Gerade in diesen Zusammenhängen stecke der Teufel oft im Detail, so Bach. Die meisten Technologien müssten - anders als bei Speichern - weniger vom Fleck weg neu entwickelt werden. Es gehe vielfach um das Zusammenspiel der Lösungen und Komponenten sowie um das Erarbeiten neuer Geschäftsmodelle und Anreizsysteme, um Energie effizient zu verwenden. Nicht zuletzt haben hier die Konsumenten nämlich ein gehöriges Wörtchen mitzureden. In Forschungsprojekten braucht es daher oft auch sozialwissenschaftliche Begleitung und eine enge Einbindung der Nutzer.
Der Mensch im Fokus
"Die Veränderungen sind letztendlich so dramatisch, dass es nicht nur eine technische Sache ist. Man braucht die Menschen, man braucht die Konsumenten. Die Frage wird auch sein: Ist der Mensch in der Lage sein Verhalten zu verändern?", sagte Bach. Spürbar würde der Wandel klarerweise im Bereich des Wohnens und des Verkehrs - also städtebauliche Fragen im weistesten Sinne: "Dabei geht es auch sehr stark um die Organisation der Gesellschaft".
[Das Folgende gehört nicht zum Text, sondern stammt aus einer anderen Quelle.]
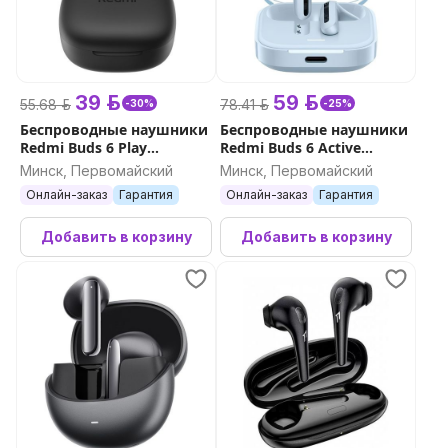
39 р.
59 р.
55.68 р.
78.41 р.
-30%
-25%
Беспроводные наушники
Беспроводные наушники
Redmi Buds 6 Play
Redmi Buds 6 Active
(черный)
(голубой)
Минск, Первомайский
Минск, Первомайский
Онлайн-заказ
Гарантия
Онлайн-заказ
Гарантия
Добавить в корзину
Добавить в корзину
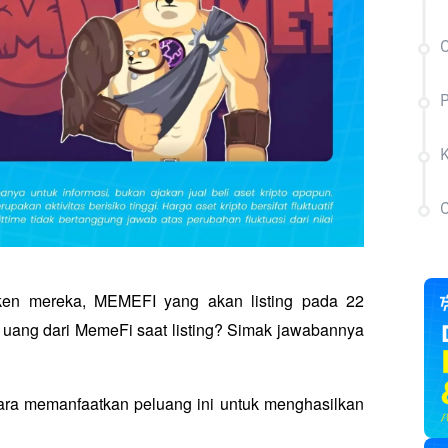
C
en mereka, MEMEFI yang akan listing pada 22 
uang dari MemeFi saat listing? Simak jawabannya 
ra memanfaatkan peluang ini untuk menghasilkan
Die Zeiten, in denen das Energiesystem fast ausschließlich von wenigen, großen Anlage gespeist wurde, ist nämlich vorbei, betonte auch Helfried Brunner, thematischer Koordinator für den Forschungsbereich "Power System and Planning Operation" beim AIT: "Man geht im europäischen Kontext von Millionen Akteuren im Stromsystem aus - vom kleinsten Erzeuger bis zum Verbraucher." Diese Komplexität in der Planung und im Betrieb zu managen, sei die große Herausforderung.
Gleichzeitig rollt eine Flut an neuen Daten aus den Netzen heran, die es sinnverständig zu lesen und zu interpretieren gilt, womit sich in Österreich zahlreiche Wissenschafter beschäftigen. Diesbezüglich zeige sich ein klarer Forschungstrend: Die Konzentration liegt mittlerweile mehr auf der Betrachtung des gesamten Systems als auf der Entwicklung einzelner Technologien.
Kleinteiliger wird auch der Markt, an dem dann theoretisch jeder Haushalt mit beispielsweise einer PV-Anlage als Kleinsterzeuger und damit Stromverkäufer teilnehmen könnte. Spätestens hier werde es jedoch kompliziert. Für Bach ist daher eher zu erwarten, dass sich zuerst größere Betriebe (Gewerbe, Kleinindustrie etc.) am neuen "neuen Markt" beteiligen. Brunners Einschätzung nach sind allerdings momentan die Energieversorger sehr daran interessiert, das System für ihre Kunden zu vereinfachen, und dann quasi mit ihnen gesammelt auf den Markt gehen.